───── Data to examine
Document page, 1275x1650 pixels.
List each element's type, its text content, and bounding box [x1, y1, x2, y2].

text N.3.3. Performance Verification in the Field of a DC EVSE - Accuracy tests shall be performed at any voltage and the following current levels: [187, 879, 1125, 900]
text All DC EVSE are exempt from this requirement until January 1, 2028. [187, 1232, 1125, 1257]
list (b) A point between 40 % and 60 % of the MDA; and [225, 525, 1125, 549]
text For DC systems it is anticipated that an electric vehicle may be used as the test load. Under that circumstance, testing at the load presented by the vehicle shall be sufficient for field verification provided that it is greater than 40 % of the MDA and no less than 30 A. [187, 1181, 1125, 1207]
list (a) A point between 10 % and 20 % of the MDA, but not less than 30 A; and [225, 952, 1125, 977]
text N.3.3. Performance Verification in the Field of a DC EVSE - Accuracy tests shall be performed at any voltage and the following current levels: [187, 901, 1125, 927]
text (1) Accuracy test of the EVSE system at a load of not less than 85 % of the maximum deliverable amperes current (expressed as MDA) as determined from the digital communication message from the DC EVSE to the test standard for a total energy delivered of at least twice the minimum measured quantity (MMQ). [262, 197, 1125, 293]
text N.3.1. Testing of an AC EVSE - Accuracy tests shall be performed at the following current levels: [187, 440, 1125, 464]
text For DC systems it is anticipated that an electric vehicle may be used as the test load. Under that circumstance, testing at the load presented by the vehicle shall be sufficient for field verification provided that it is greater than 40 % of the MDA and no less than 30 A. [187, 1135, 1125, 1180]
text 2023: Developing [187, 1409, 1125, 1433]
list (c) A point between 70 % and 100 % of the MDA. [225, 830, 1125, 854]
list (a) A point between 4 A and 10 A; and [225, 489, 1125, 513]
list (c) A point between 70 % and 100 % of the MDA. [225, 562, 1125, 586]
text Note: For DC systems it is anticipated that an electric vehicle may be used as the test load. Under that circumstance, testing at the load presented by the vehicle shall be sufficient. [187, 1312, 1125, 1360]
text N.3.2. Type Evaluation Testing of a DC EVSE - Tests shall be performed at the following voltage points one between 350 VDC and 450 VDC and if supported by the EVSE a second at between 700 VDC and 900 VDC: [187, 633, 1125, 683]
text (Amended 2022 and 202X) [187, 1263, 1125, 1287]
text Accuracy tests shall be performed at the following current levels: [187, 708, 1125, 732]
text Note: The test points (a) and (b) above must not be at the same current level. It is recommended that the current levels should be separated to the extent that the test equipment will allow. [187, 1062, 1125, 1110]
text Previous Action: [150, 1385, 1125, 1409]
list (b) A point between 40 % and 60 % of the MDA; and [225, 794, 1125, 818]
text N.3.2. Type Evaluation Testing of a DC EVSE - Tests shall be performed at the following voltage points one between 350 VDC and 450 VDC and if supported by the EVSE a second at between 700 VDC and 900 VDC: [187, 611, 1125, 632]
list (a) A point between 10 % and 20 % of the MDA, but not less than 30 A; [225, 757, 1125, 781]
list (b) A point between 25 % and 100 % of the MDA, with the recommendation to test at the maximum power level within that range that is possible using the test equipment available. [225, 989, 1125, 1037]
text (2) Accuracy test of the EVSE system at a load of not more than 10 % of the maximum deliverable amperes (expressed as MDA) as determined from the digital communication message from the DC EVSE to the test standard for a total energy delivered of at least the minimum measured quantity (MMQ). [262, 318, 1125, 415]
──────────
*Task to complete*
What is needed is every line from the data above that includes the string "total", copied out.

*Answer*
text (1) Accuracy test of the EVSE system at a load of not less than 85 % of the maximum deliverable amperes current (expressed as MDA) as determined from the digital communication message from the DC EVSE to the test standard for a total energy delivered of at least twice the minimum measured quantity (MMQ). [262, 197, 1125, 293]
text (2) Accuracy test of the EVSE system at a load of not more than 10 % of the maximum deliverable amperes (expressed as MDA) as determined from the digital communication message from the DC EVSE to the test standard for a total energy delivered of at least the minimum measured quantity (MMQ). [262, 318, 1125, 415]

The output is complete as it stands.